Yvonne needs money but can't (won't) go out to work, so Julie gets a job instead and pays Yvonne to look after the child. Her job is cleaning for a young solicitor and they have an affair, but he sticks with his yuppie girlfriend. Link gets a job (a kind of community service thing) painting a mural, in which he is helped by Billy and Norman (who just kind of turns up in the middle of the play) and a dog which he adopts. However he reaches too high to paint Julie's name on the mural, falls off the ladder and is killed.
Throughout the play Hunchfront, a social worker who makes Adolf Hitler look like a pussycat, appears frequently, determined, it would seem, to break up every family in sight.
But it all comes right in the end!
The performances are all of a high standard. Director Chris Elphinstone gets the best out a cast which includes some very experienced actors and some newcomers to the professional stage. And they sing well, too, although - if I may ride a hobbyhorse of mine for a moment - I don't see why some of the cast, all with perfect Geordie accents, had to sing with an awful mid-Atlantic twang!
Lynsey Day (Julie), in her professional debut, impressed as an actress and she has a beautiful singing voice. She does, however, need to learn how to "tell the tale" of a song, both in voice and body language, rather than just sing it. 15-year old Dominic Ridley, as the grandson Billy, clearly has a great future in the business. He handled his solo, one of the most difficult songs in the play, very well. However some work on diction, both spoken and sung, would not come amiss. David Hepple's Link was a delight. After a rather weak opening scene (in the writing, not the performance), his character quickly became an audience favourite.

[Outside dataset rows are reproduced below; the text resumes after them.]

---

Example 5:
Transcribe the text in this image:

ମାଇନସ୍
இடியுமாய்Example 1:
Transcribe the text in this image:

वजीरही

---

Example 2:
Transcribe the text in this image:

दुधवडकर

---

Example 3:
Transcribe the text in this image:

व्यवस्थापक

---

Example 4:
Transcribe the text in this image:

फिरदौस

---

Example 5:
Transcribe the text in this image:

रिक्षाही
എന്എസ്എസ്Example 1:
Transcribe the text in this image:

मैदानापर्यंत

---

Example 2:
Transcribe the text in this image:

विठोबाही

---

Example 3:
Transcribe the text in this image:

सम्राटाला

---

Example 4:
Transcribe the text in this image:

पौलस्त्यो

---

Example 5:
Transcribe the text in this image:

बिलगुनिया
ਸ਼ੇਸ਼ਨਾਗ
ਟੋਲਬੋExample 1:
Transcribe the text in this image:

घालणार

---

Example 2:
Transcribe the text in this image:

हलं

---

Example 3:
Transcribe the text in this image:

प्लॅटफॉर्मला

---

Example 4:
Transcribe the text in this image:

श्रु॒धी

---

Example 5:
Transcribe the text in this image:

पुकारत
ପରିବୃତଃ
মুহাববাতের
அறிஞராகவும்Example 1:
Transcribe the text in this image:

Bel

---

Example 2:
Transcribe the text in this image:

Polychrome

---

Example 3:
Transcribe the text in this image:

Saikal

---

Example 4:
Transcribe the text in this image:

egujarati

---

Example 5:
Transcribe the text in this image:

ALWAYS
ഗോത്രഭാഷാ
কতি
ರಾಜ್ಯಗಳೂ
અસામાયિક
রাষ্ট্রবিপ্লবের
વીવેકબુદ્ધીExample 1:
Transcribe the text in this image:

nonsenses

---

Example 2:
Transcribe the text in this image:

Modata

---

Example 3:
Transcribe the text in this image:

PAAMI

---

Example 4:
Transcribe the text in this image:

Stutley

The rest of the cast are seasoned professionals - and it showed. I have no criticisms of any of them, but special mention must be made of veteran actress Pat Dunn's Nana - a beautiful performance.

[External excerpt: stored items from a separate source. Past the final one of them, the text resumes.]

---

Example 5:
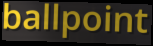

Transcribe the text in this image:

ballpoint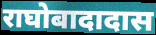
राघोबादादासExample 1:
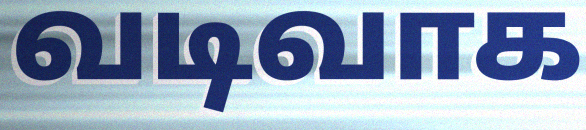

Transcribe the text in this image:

வடிவாக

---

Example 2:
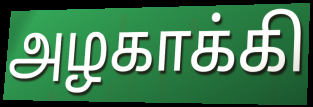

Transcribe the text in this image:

அழகாக்கி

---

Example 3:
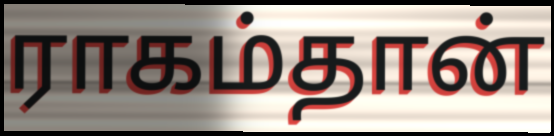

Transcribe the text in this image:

ராகம்தான்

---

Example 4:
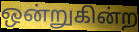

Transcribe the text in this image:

ஒன்றுகின்ற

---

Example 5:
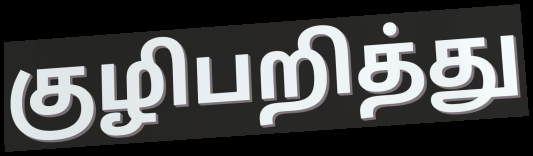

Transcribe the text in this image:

குழிபறித்துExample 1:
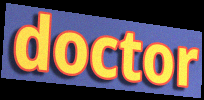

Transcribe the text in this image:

doctor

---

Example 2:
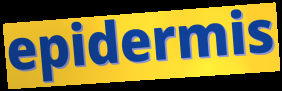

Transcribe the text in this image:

epidermis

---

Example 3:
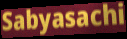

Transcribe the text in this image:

Sabyasachi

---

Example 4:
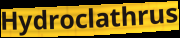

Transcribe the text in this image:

Hydroclathrus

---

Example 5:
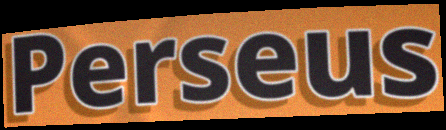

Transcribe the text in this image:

Perseus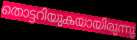
തൊട്ടറിയുകയായിരുന്നു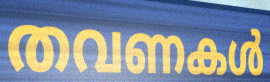
തവണകൾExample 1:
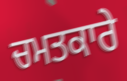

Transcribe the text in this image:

ਚਮਤਕਾਰੇ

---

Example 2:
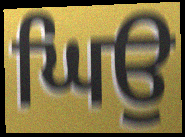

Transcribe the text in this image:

ਘਿਉ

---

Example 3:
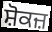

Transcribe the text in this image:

ਸ਼ੋਕਜ਼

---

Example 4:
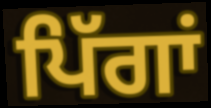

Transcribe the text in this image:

ਪਿੱਗਾਂ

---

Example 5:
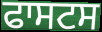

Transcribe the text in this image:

ਫਾਸਟਸ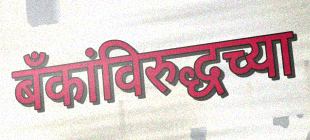
बँकांविरुद्धच्याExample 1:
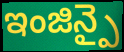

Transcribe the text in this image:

ఇంజిన్పై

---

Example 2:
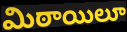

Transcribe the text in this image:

The weakness, unfortunately, was not the performances, the staging or the direction, but in the play itself. There was a lack of depth of characterisation, which showed in sudden, completely unexpected changes. The neurotic Yvonne, for example, who has been on the edge of committing suicide, suddenly becomes strong enough to take on the fearsome social worker - and defeat her. But there is no obvious reason why: it is only in the final song that we realise that she and Norman have become an item - but up to that point they have hardly exchanged two words.

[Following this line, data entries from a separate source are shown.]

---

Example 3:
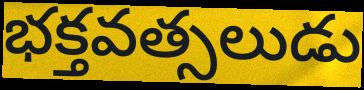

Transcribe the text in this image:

భక్తవత్సలుడు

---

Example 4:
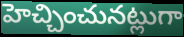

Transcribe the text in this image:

హెచ్చించునట్లుగా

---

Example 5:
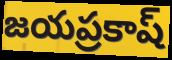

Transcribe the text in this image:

జయప్రకాష్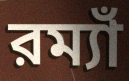
রম্যাঁ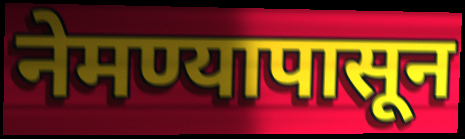
नेमण्यापासून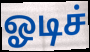
ஓடிச்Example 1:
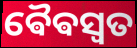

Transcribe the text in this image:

ଵୈଵସ୍ୱତ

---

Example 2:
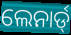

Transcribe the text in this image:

ଲେନାର୍ଡ୍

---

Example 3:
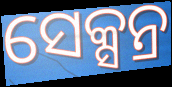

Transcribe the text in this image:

ସେକ୍ସନ୍ର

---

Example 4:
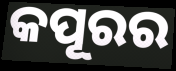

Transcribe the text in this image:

କପୂରର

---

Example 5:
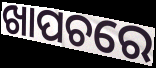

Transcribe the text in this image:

ଖାପଚରେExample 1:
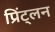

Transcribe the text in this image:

प्रिंट्लन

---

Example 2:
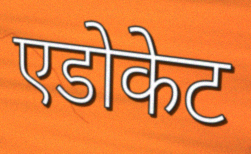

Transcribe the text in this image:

एडोकेट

There are, in fact, a number of places where this happens - a major change of direction or character without any obvious motivation. In this the play's genesis as a novel is very clear: in an adaptation there is much that has to be omitted. Robertson has opted to keep the plot as intact as possible, which has had a number of effects: any interior monologue goes; the slow development of character over a period of time also disappears; the structure inevitably becomes episodic and the overall impression is one of superficiality.
What of the music? Songs in a musical play should serve a purpose: they arise out of the story, perhaps illuminating a character, or commenting on the action (like the chorus in a Greek tragedy), or pushing the plot forward. This was not always the case here: one or two songs seemed to be "bolted on" just simply because they were good songs.
And most of the songs were good. The first one, unfortunately, was weak and it wasn't helped by the off-balance sound, but generally they were enjoyable, with just enough edge to lift them out of the ordinary.
The first night audience loved it. It's a "feel good" show, a sort of cross between a Mills and Boon novel and a soap. My own feeling, however, is that good performances and direction papered over the cracks of a flawed piece. There's a good show in there but it hasn't emerged yet.
And that says something else about the courage I mentioned in the first paragraph. A West End production, or a production at a major regional theatre, would spend a week or two in preview, with major rewrites if necessary, before the press are allowed anywhere near it. Theatres like the Customs House don't have that safety net. After a much shorter rehearsal period than any major company would even consider, the first night comes and the show goes on, warts and all.